On a different day this would be a warm comfort
seeking Earl Grey and oatmeal cookie, soft blanket
wrapping, fall Friday afternoon. But today, I watch as
a flooding rain pours out its heart to match my mood.
Today is another mournful autumn day in a repeating
pattern of bleak mournful days. Today I watch the
cold soaking torrents puddle atop saturated earth
unable to absorb another drop. Today, I feel as saturated
as the earth. Is numbness setting in? Has the time come
when I can’t absorb another breaking horror story?
Is there a moment when there’s no more room for the
grief for the dead? Or for the sadness and disbelief at
young men filled with hate wielding wartime weapons,
shooting down college students and congregants and
moviegoers and Oh-my-God it could not have been true, but
was, little first graders? Sweet grandchildren, learning
to read and tie tiny shoes, shot down in classrooms
decorated with ABCs and dinosaur cutouts.

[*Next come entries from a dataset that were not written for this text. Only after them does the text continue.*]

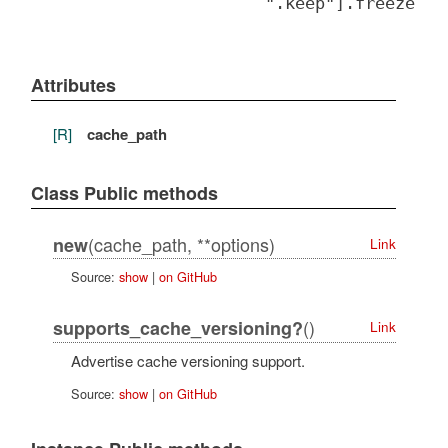
".keep"].freeze
Attributes
[R]
cache_path
Class Public methods
(cache_path, **options)
new
Link
Source:
show
|
on GitHub
()
supports_cache_versioning?
Link
Advertise cache versioning support.
Source:
show
|
on GitHub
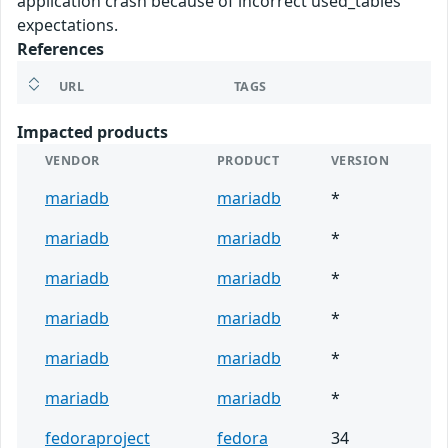
application crash because of incorrect used_tables
expectations.
References
URL
TAGS
Impacted products
VENDOR
PRODUCT
VERSION
mariadb
mariadb
*
mariadb
mariadb
*
mariadb
mariadb
*
mariadb
mariadb
*
mariadb
mariadb
*
mariadb
mariadb
*
fedoraproject
fedora
34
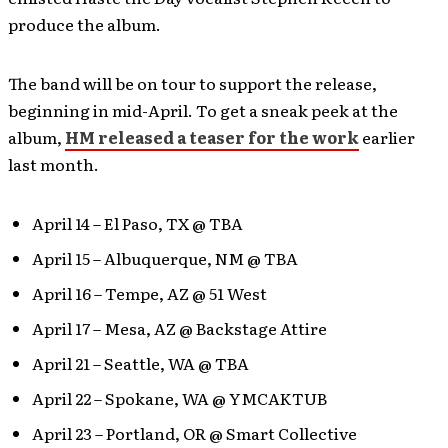
produce the album.
The band will be on tour to support the release,
beginning in mid-April. To get a sneak peek at the
album,
HM released a teaser for the work
earlier
last month.
April 14 – El Paso, TX @ TBA
April 15 – Albuquerque, NM @ TBA
April 16 – Tempe, AZ @ 51 West
April 17 – Mesa, AZ @ Backstage Attire
April 21 – Seattle, WA @ TBA
April 22 – Spokane, WA @ YMCAKTUB
April 23 – Portland, OR @ Smart Collective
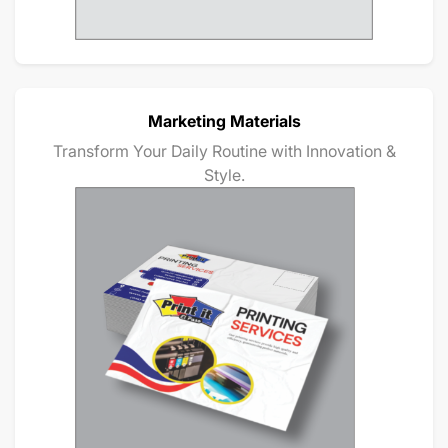
Marketing Materials
Transform Your Daily Routine with Innovation &
Style.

And still
supposedly civilized men with grandchildren of their
own argue for the guns and not the children. Please, I
don’t want to let numbness set in. Can we make the
tipping-point today? A day when the sky mourns and the
citizens rage and few seem to stomach the “guns don’t
kill…” bullshit. Or is it just another day to be spent
hiding wrapped in a blanket watching sad puddles form
on sodden earth in helpless despair, and overflowing sorrow.